Luckily I remembered Dorsey Ebbins. For a moment I was afraid the little woman had strayed into the wrong autograph party. Dorsey had been a classmate of mine when I was a freshman. I sat next to him in English class. Dorsey was very sensitive, and the rough and tumble of college life was too much for him. He dropped out of school after six months. It was lucky he hadn’t dropped out of my mind. I asked about him.
“Oh, Dorsey’s just doing real well,” Mrs. Ebbins said. “We’re all just real hopeful now. He lets us take him on walks every day or two. He’ll even go around the block if somebody goes with him. You know for years Dorsey just stayed real shut in. But he always remembered you. He said you were kind to him. I’d just be so happy if you’d autograph one of your books for Dorsey. I know it’d just give him a real thrill.”
The only book I had ever autographed was the copy I had given Wu. When I sat down in front of the three neat clean piles of new books to autograph one for Dorsey I almost broke up.

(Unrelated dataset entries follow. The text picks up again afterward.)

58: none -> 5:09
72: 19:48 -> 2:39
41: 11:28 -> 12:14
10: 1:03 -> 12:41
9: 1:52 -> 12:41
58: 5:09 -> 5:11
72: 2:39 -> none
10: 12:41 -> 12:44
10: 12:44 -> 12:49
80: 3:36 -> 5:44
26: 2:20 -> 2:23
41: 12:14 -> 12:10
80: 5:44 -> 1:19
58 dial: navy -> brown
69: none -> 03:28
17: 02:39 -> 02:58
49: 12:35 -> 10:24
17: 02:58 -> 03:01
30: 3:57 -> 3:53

His little fat mother stood there in front of me looking so thrilled I couldn’t bear it. I almost broke out crying. My eyes were hot. I didn’t know what to do. I
had
been land to Dorsey. I liked him. We used to play tennis, sometimes. He hadn’t been much crazier than me—he just happened to have a mother to retreat to. There she was, looking at me as if my success was wonderful, as if it made up for Dorsey sitting in his room for four years, as if I could do something important just because I had twenty-five or so nice fresh clean books in front of me full of my words. Why did Mrs. Ebbins have to be the one person to come to my autograph party? It broke me up, though I concealed it. It was obvious that she would take me home and be my mother and love me like she loved Dorsey, if I would let her. She was waiting like a cheerful little bird for me to write something in the book. I had no idea what to write. The blue-eyed teen-ager was holding two glasses of champagne, ready to give them to us as soon as I inscribed the book. Pressure was on. Finally I just wrote: “To my old friend Dorsey Ebbins, with all good wishes. Excelsior. Danny Deck.”